Thursday, June 13, 2013

The Need for New Tavolette



For 500 years in Europe, there was a brotherhood that sought out those condemned to death.  While spectators jeered or mourned, members of the brotherhood joined the crowds and aimed to catch the eyes of prisoners as they walked to the hangman or the guillotine.  They held tavolette, which were wooden panels, mounted on a long post, depicting scenes from the Bible, most commonly the Holy Virgin or Christ Crucified.

The sentence had already been pronounced: death was at hand.  This bitter time of total loss, of grief and terror, was the territory of the brotherhood.  It was on this moment that they positioned themselves and aimed to catch eyes of the condemned.  To catch their eyes and, in that flash, transform their minds.

The tradition ended in the 19th century, which seems to me most unfortunate, as we are now in  most desperate need of it. 

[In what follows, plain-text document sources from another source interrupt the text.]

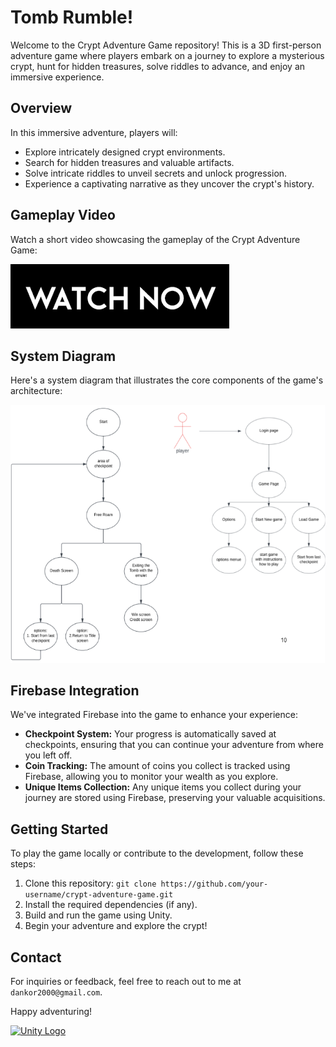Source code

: # Tomb Rumble!

Welcome to the Crypt Adventure Game repository! This is a 3D first-person adventure game where players embark on a journey to explore a mysterious crypt, hunt for hidden treasures, solve riddles to advance, and enjoy an immersive experience.

## Overview

In this immersive adventure, players will:

- Explore intricately designed crypt environments.
- Search for hidden treasures and valuable artifacts.
- Solve intricate riddles to unveil secrets and unlock progression.
- Experience a captivating narrative as they uncover the crypt's history.



## Gameplay Video

Watch a short video showcasing the gameplay of the Crypt Adventure Game:

[![Gameplay Video](images/Screenshot%202023-08-16%20144803.png)](https://drive.google.com/file/d/1ftVGOQEmRLYHHBNr8oXLiTkcUEs7DDDG/view?usp=drive_link)


## System Diagram

Here's a system diagram that illustrates the core components of the game's architecture:

![System Diagram](images/Screenshot%202023-08-16%20130204.png)

## Firebase Integration

We've integrated Firebase into the game to enhance your experience:

- **Checkpoint System:** Your progress is automatically saved at checkpoints, ensuring that you can continue your adventure from where you left off.
- **Coin Tracking:** The amount of coins you collect is tracked using Firebase, allowing you to monitor your wealth as you explore.
- **Unique Items Collection:** Any unique items you collect during your journey are stored using Firebase, preserving your valuable acquisitions.

## Getting Started

To play the game locally or contribute to the development, follow these steps:

1. Clone this repository: `git clone https://github.com/your-username/crypt-adventure-game.git`
2. Install the required dependencies (if any).
3. Build and run the game using Unity.
4. Begin your adventure and explore the crypt!


## Contact

For inquiries or feedback, feel free to reach out to me  at `dankor2000@gmail.com`.

Happy adventuring!

[![Unity Logo](link/to/unity_logo.png)](https://unity.com/)
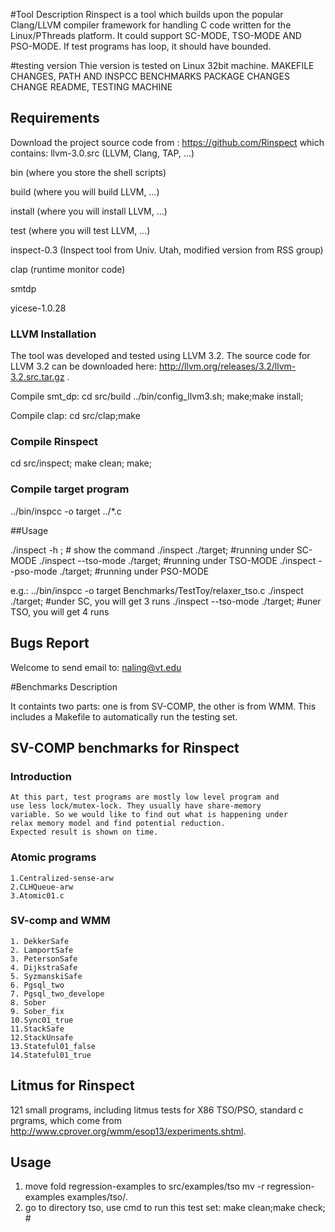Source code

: #Tool Description
Rinspect is a tool which builds upon the popular Clang/LLVM compiler
framework for handling C code written for the Linux/PThreads
platform. It could support SC-MODE, TSO-MODE AND PSO-MODE. If test
programs has loop, it should have bounded.

#testing version
Thie version is tested on Linux 32bit machine.
MAKEFILE CHANGES, PATH AND INSPCC
BENCHMARKS PACKAGE CHANGES
CHANGE README, TESTING MACHINE


## Requirements
Download the project source code from : https://github.com/Rinspect
which contains:
llvm-3.0.src (LLVM, Clang, TAP, …)

bin (where you store the shell scripts)

build (where you will build LLVM, …)

install (where you will install LLVM, …)

test (where you will test LLVM, …)

inspect-0.3 (Inspect tool from Univ. Utah, modified version from RSS group)

clap (runtime monitor code)

smtdp

yicese-1.0.28



### LLVM Installation

The tool was developed and tested using LLVM 3.2. The source code for LLVM 3.2 can be downloaded here: http://llvm.org/releases/3.2/llvm-3.2.src.tar.gz .

Compile smt_dp:
cd src/build
../bin/config_llvm3.sh;
make;make install;

Compile clap:
cd src/clap;make


### Compile Rinspect
cd src/inspect;
make clean;
make;

### Compile target program

../bin/inspcc -o target ../*.c


##Usage

./inspect -h ; # show the command
./inspect ./target; #running under SC-MODE
./inspect --tso-mode ./target; #running under TSO-MODE
./inspect --pso-mode ./target; #running under PSO-MODE

e.g.:
../bin/inspcc -o target Benchmarks/TestToy/relaxer_tso.c
./inspect ./target; #under SC, you will get 3 runs
./inspect --tso-mode ./target; #uner TSO, you will get 4 runs



## Bugs Report
Welcome to send email to: naling@vt.edu



#Benchmarks Description

It containts two parts: one is from SV-COMP, the other is from
WMM. This includes a Makefile to automatically run the testing set.



## SV-COMP benchmarks for Rinspect
### Introduction
    At this part, test programs are mostly low level program and
    use less lock/mutex-lock. They usually have share-memory
    variable. So we would like to find out what is happening under
    relax memory model and find potential reduction.
    Expected result is shown on time.

### Atomic programs
    1.Centralized-sense-arw 
    2.CLHQueue-arw	
    3.Atomic01.c

### SV-comp and WMM
    1. DekkerSafe 
    2. LamportSafe 
    3. PetersonSafe
    4. DijkstraSafe
    5. SyzmanskiSafe
    6. Pgsql_two
    7. Pgsql_two_develope
    8. Sober
    9. Sober_fix
    10.Sync01_true 
    11.StackSafe 
    12.StackUnsafe 
    13.Stateful01_false 
    14.Stateful01_true 


## Litmus for Rinspect
121 small programs, including litmus tests for X86 TSO/PSO, standard
c prgrams, which come from
http://www.cprover.org/wmm/esop13/experiments.shtml.




## Usage
1. move fold regression-examples to src/examples/tso
    mv -r regression-examples examples/tso/.
2. go to directory tso, use cmd to run this test set:
    make clean;make check; #



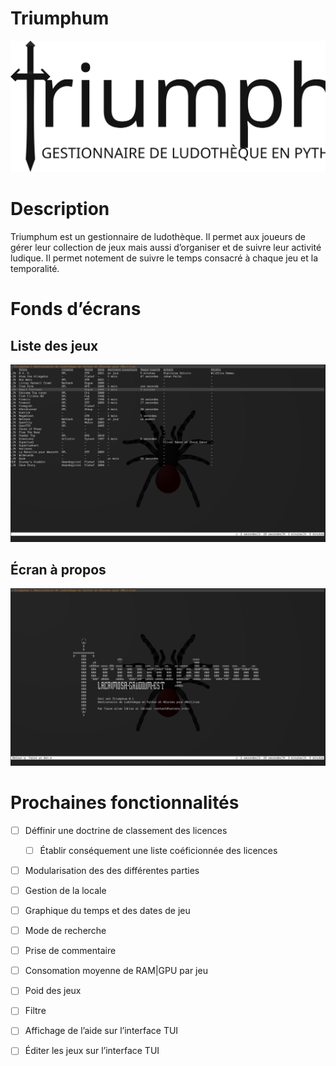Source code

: # Triumphum

<img src="logo.svg" alt="Triumphum" />

# Description

Triumphum est un gestionnaire de ludothèque. Il permet aux joueurs de gérer leur collection de jeux mais aussi d’organiser et de suivre leur activité ludique. Il permet notement de suivre le temps consacré à chaque jeu et la temporalité.

# Fonds d’écrans
## Liste des jeux
<img src="./screanshots/acceuill.png" alt="À propos" />

## Écran à propos
<img src="./screanshots/about.png" alt="À propos" />


# Prochaines fonctionnalités
- [ ] Déffinir une doctrine de classement des licences
    - [ ] Établir conséquement une liste coéficionnée des licences
- [ ] Modularisation des des différentes parties
- [ ] Gestion de la locale
- [ ] Graphique du temps et des dates de jeu
- [ ] Mode de recherche
- [ ] Prise de commentaire
- [ ] Consomation moyenne de RAM|GPU par jeu
- [ ] Poid des jeux
- [ ] Filtre
- [ ] Affichage de l’aide sur l’interface TUI
- [ ] Éditer les jeux sur l’interface TUI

Thus, we move swiftly now to re-establish the tradition.  In urgent need, we set to work.  To renew and reinvigorate the tavolette, using images which will extend beyond the Christian fold.  The public is hereby heartily beseeched to submit new images for the construction of new tavolette, new mental sparks for last minute transformation.    

Traditional religious images are inescapably divisive.  What is heartwarming to one person – rainbows, baby animals and broad smiles – is purgative and emetic to another.

One suggestion is that we greet each other with images of all else that is condemned, with images of the ibis and the manatee, the Yamada River, the Arctic glacier, the ladyslipper.  Because there is no longer any meaningful differentiation between the spectators and the condemned.  The sentence has been pronounced on us all.  Upon our species.  Upon many other species as well. 


Thus do we greet each other, with our new tavolette, emblazoned with images of the Xerces Blue Butterfly, the Black Rhino, the Georgia Aster, as well as the Great Barrier Reef and the atomic structure of Antimony or Tungsten, all of which we are losing or have lost already, on all of which we depend.  Reminded thus that our peril is shared with every living thing.  Reminded that, at this time in history, it is in the very nature of life and beauty to be in peril.